Em nota, a CL Transportes, dona da embarcação Cavalo Marinho I, lamentou a tragédia e se solidarizou com as vítimas do acidente, além de reforçar que a embarcação estava regular, com todas as vistorias em dia. A empresa informou, ainda, que presta assistência às famílias das vítimas com uma equipe formada por médicos, pscólogos e assistentes sociais.
Mau tempo
O mau tempo e a desestabilização da lancha pode ter provocado o acidente com a lancha. Segundo o Instituto Nacional de Meteorologia (Inmet), a velocidade do vento, que normalmente é de 7 km/h, era de cerca de 31km/h no local do acidente, quando a embarcação virou.
Conforme relato de sobreviventes, por causa da chuva forte e do vento, os passageiros da lancha passaram para um lado só da embarcação, o que teria provocado a desestabilização da lancha, que virou após ser atingida por uma onda.
A Marinha informou que vai ouvir os sobreviventes durante as investigações para apurar se isso provocou o acidente. De acordo com a Capitania dos Portos, as causas, circunstâncias e responsabilidades do acidente já começaram a ser apuradas. O inquérito deve ser concluído em 90 dias.
"Informação do que efetivamente ocorreu nós só teremos ao final do inquérito que está sendo instaurado pela Marinha para apurar o acidente. Nós ouviremos testemunhas, a embarcação vai passar por uma perícia e, ao final do inquérito, que tem prazo de conclusão de 90 dias, é que nós teremos um quadro efetivo”, afirmou o comandante Flávio Almeida, assessor de relações institucionais da Marinha na Bahia.

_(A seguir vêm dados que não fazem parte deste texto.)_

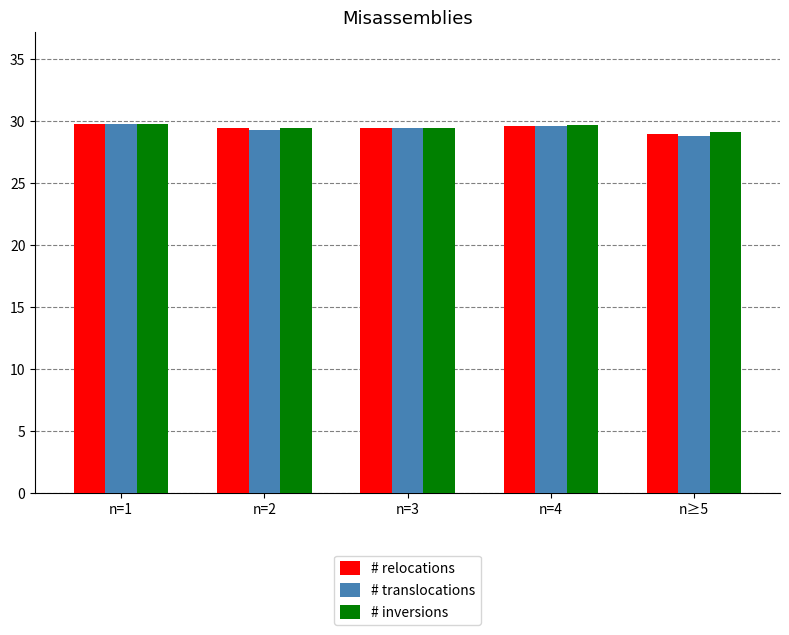

What is the spread (max minus min) of values at n≥5?

0.3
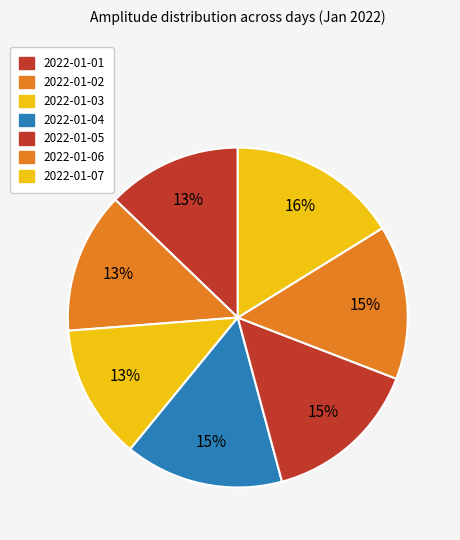

Which slice is the largest?

2022-01-07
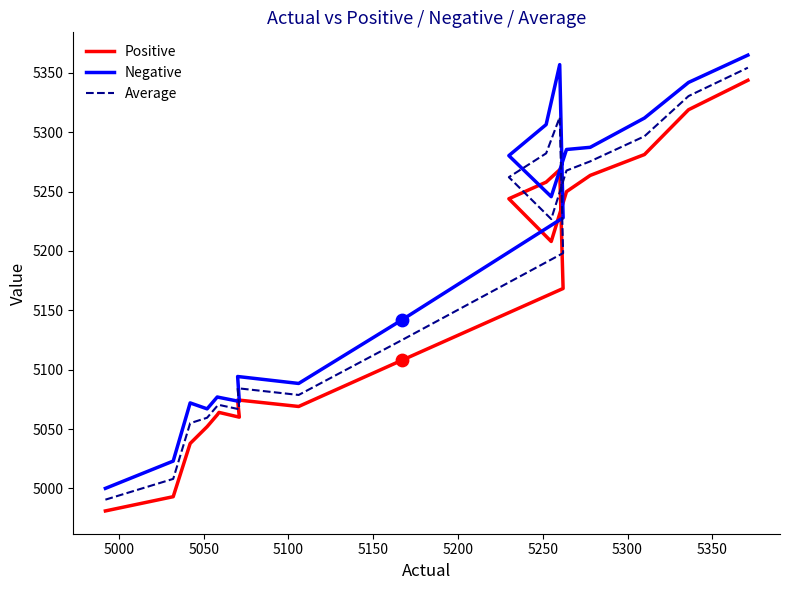

Which series has the largest total across all categories?

Negative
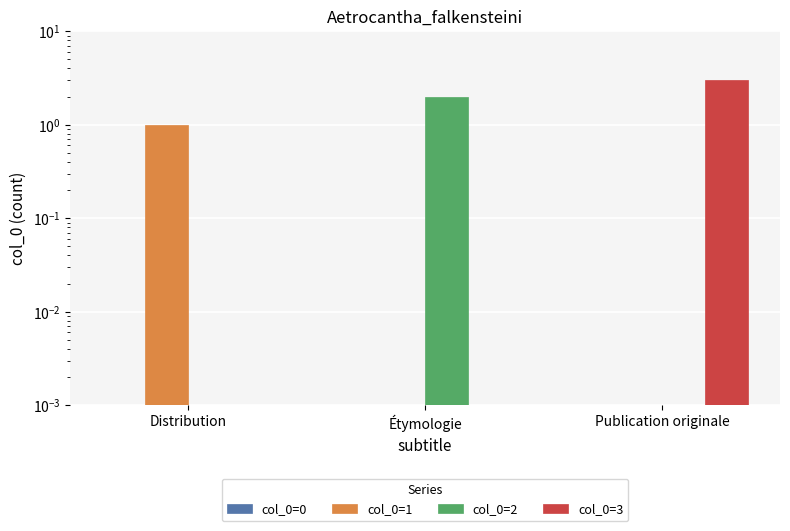

Count the number of categories in the chart.

3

Ainda segundo o comandante Flávio, o Centro de Hidrografia da Marinha emite boletins meteorológicos duas vezes por dia, sobre as condições do mar, altura das ondas, velocidade dos ventos. O informativo é enviado para a imprensa, marinas e colônias de pescadores. Mas, conforme a Capitania dos Portos, a orientação é que os navegantes consultem as condições do mar antes de sair.
Quando há aviso de mau tempo, esclarece a Marinha, o responsável pela embarcação é quem decide se tem condições ou não de navegar. Na quinta-feira, quando ocorreu o acidente com a lancha, não havia alerta de mau tempo na área de todo litoral baiano, informou o comandante Flávio Almeida.
Em nota, o Ministério Público do Estado da Bahia informou que um promotor de Justiça será designado para acompanhar de perto a apuração dos fatos que motivaram o acidente. O MP-BA disse ainda que a condição de "precariedade" do serviço de transporte realizado pelas embarcações foi alertada há mais de dez anos pela promotoria, que propôs ações civis públicas nos anos de 2007 e 2014 sobre o caso.
Na primeira ação, o Ministério Público alertou sobre inúmeras irregularidades no transporte de passageiros pelas embarcações, que colocariam em risco, diariamente, a segurança de centenas de pessoas. Em 2014, em uma nova ação civil pública, o MP-BA solicitou a reforma dos terminais e das embarcações, a renovação dos coletes salva-vidas e outras medidas que assegurassem a saúde e segurança dos usuários. As ações propostas pelo Ministério Público ainda aguardam decisão judicial.